Wattwurm im Venusjahr ...
Ein Gedicht von
Annelie Kelch
Um wie viel friedlicher wäre das Leben,
würden ins Tuch der Nacht nicht allein Mond
und Sterne, sondern auch Gewaltlosigkeit gewebt,
und hätte das Kleid des Tages Taschen, darin genügend
Brot und Früchte Platz fänden für die Ärmsten dieser Welt.

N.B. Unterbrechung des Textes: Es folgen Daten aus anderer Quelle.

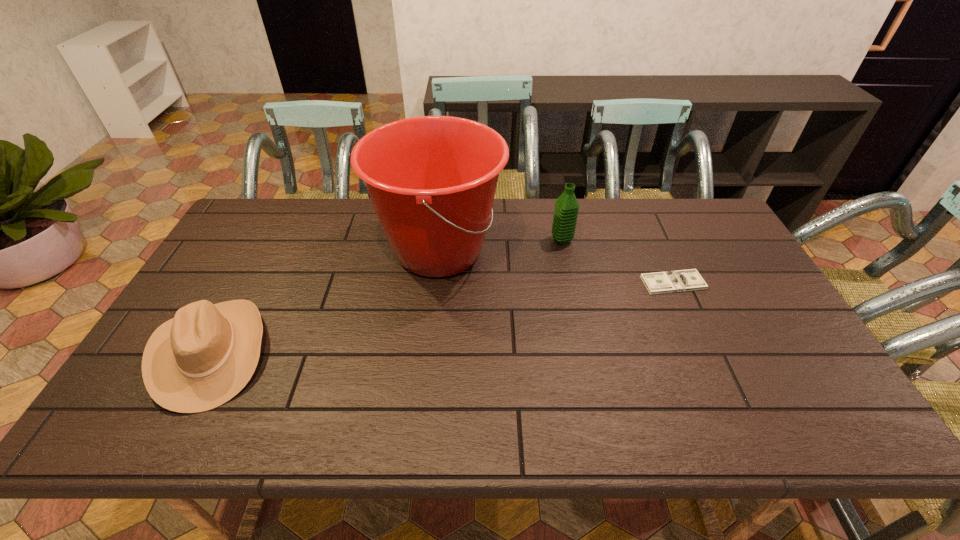
I want to click on vacant space at the near right corner of the desktop, so click(788, 428).

The height and width of the screenshot is (540, 960). Identify the location of free space between the water bottle and the shortest object. (617, 261).

The width and height of the screenshot is (960, 540). Find the location of `free space between the rightmost object and the second object from left to right`. free space between the rightmost object and the second object from left to right is located at coordinates (556, 267).

Where is `vacant region between the nearest object and the third shortest object`? vacant region between the nearest object and the third shortest object is located at coordinates (386, 296).

The width and height of the screenshot is (960, 540). Find the location of `free space between the dollar and the water bottle`. free space between the dollar and the water bottle is located at coordinates (617, 261).

At what (x,y) coordinates should I click in order to perform the action: click on vacant area between the rightmost object and the leftmost object. Please return your answer as a coordinate pair (x, y). This screenshot has width=960, height=540. Looking at the image, I should click on (442, 318).

The height and width of the screenshot is (540, 960). Find the location of `unoccupied position between the bucket and the rightmost object`. unoccupied position between the bucket and the rightmost object is located at coordinates (556, 267).

What are the coordinates of `vacant region between the shortest object and the leftmost object` in the screenshot? It's located at (442, 318).

Locate an element on the screen. The image size is (960, 540). free spot between the second shortest object and the rightmost object is located at coordinates (442, 318).

Locate an element on the screen. vacant area between the nearest object and the second tallest object is located at coordinates (386, 296).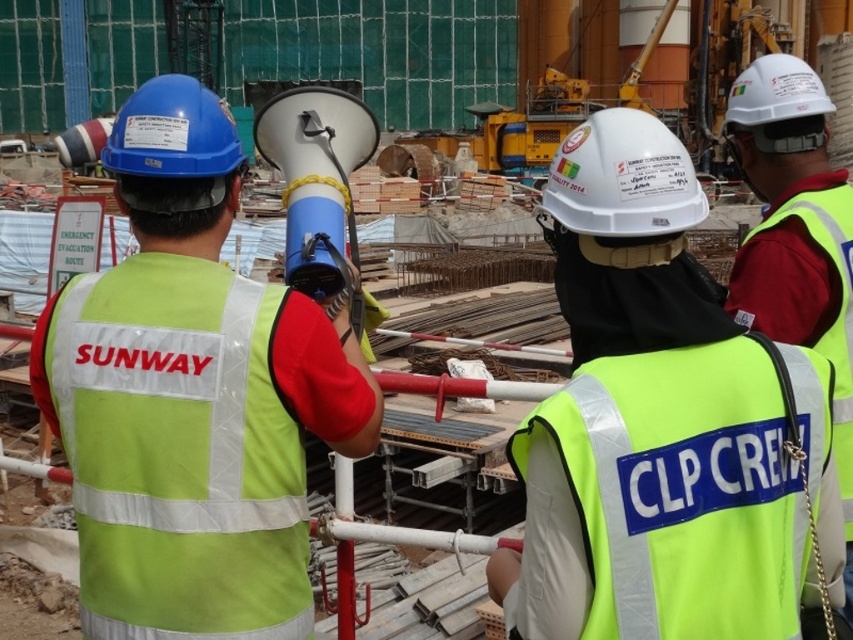
Question: Which point is farther to the camera?

Choices:
 (A) (772, 221)
 (B) (746, 513)

Answer: (A)

Question: Does high visibility vest at center have a smaller size compared to yellow reflective safety vest at center?

Choices:
 (A) no
 (B) yes

Answer: (A)

Question: Based on their relative distances, which object is farther from the high visibility vest at center?

Choices:
 (A) yellow reflective vest at center
 (B) yellow reflective safety vest at center

Answer: (B)

Question: Is high visibility vest at center positioned before yellow reflective safety vest at center?

Choices:
 (A) yes
 (B) no

Answer: (B)

Question: Is yellow reflective vest at center positioned before yellow reflective safety vest at center?

Choices:
 (A) no
 (B) yes

Answer: (B)

Question: Which point is closer to the camera?

Choices:
 (A) yellow reflective vest at center
 (B) high visibility vest at center
 (C) yellow reflective safety vest at center

Answer: (A)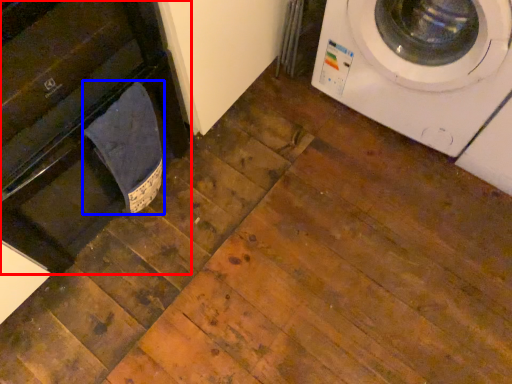
Question: Among these objects, which one is nearest to the camera, dish washer (highlighted by a red box) or laundry (highlighted by a blue box)?

Choices:
 (A) dish washer
 (B) laundry

Answer: (A)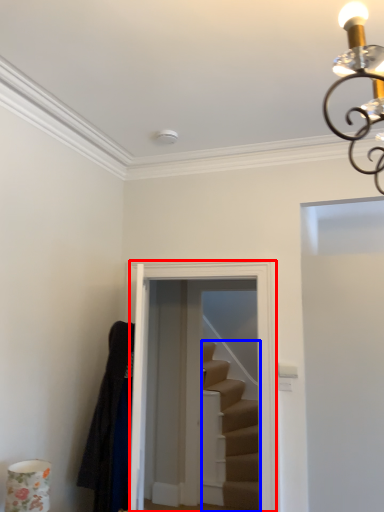
Question: Which point is further to the camera, glass door (highlighted by a red box) or stairs (highlighted by a blue box)?

Choices:
 (A) glass door
 (B) stairs

Answer: (B)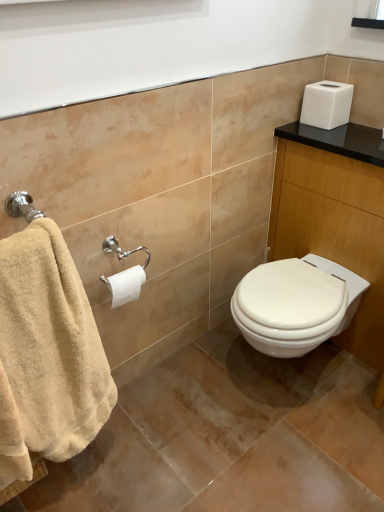
The image size is (384, 512). I want to click on vacant space in beige cotton towel at left (from a real-world perspective), so click(82, 480).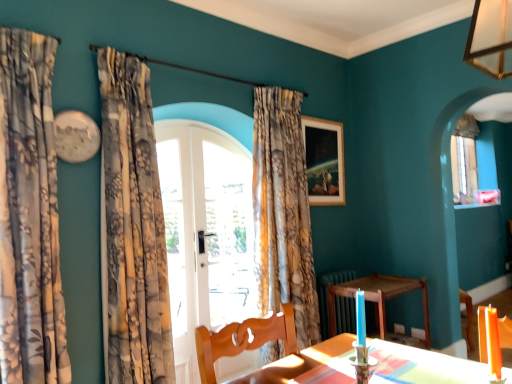
Question: Is orange wax candle at lower right wider or thinner than wooden table at lower center?

Choices:
 (A) thin
 (B) wide

Answer: (A)

Question: Does point (486, 359) appear closer or farther from the camera than point (349, 296)?

Choices:
 (A) farther
 (B) closer

Answer: (B)

Question: Estimate the real-world distances between objects in this image. Which object is closer to the floral fabric curtain at left, which is counted as the 2th curtain, starting from the back?

Choices:
 (A) floral fabric curtain at center, the 1th curtain in the back-to-front sequence
 (B) wooden table at lower center
 (C) floral fabric curtain at left, the third curtain positioned from the back
 (D) orange wax candle at lower right
 (E) wooden picture frame at upper center

Answer: (C)

Question: Estimate the real-world distances between objects in this image. Which object is closer to the wooden picture frame at upper center?

Choices:
 (A) clear glass door at center
 (B) floral fabric curtain at center, positioned as the third curtain in left-to-right order
 (C) orange wax candle at lower right
 (D) floral fabric curtain at left, the third curtain positioned from the back
 (E) floral fabric curtain at left, the 2th curtain from the left

Answer: (B)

… wenn nimmer Vertrauen zerstört und
nimmer abgerechnet würd Aug um Aug
und Zahn um Zahn … und wenn es Schiffe gäbe,
die unser Fernweh jederzeit von jedem Ufer aus
in ferne Länder trügen, wo ich dich niemals gegen
einen anderen Menschen eintauschen wollt ...
selbst dann nicht, wenn Katzen dir explizit aus dem Weg
schlichen und sämtliche Tauben auf dem Markusplatz
wegen dir in Gelächter ausbrächen oder dich gar die
Lepra befallen sollt in Brasilien oder Indien, wo
sie noch immer lebhaft wuchert und schuppt.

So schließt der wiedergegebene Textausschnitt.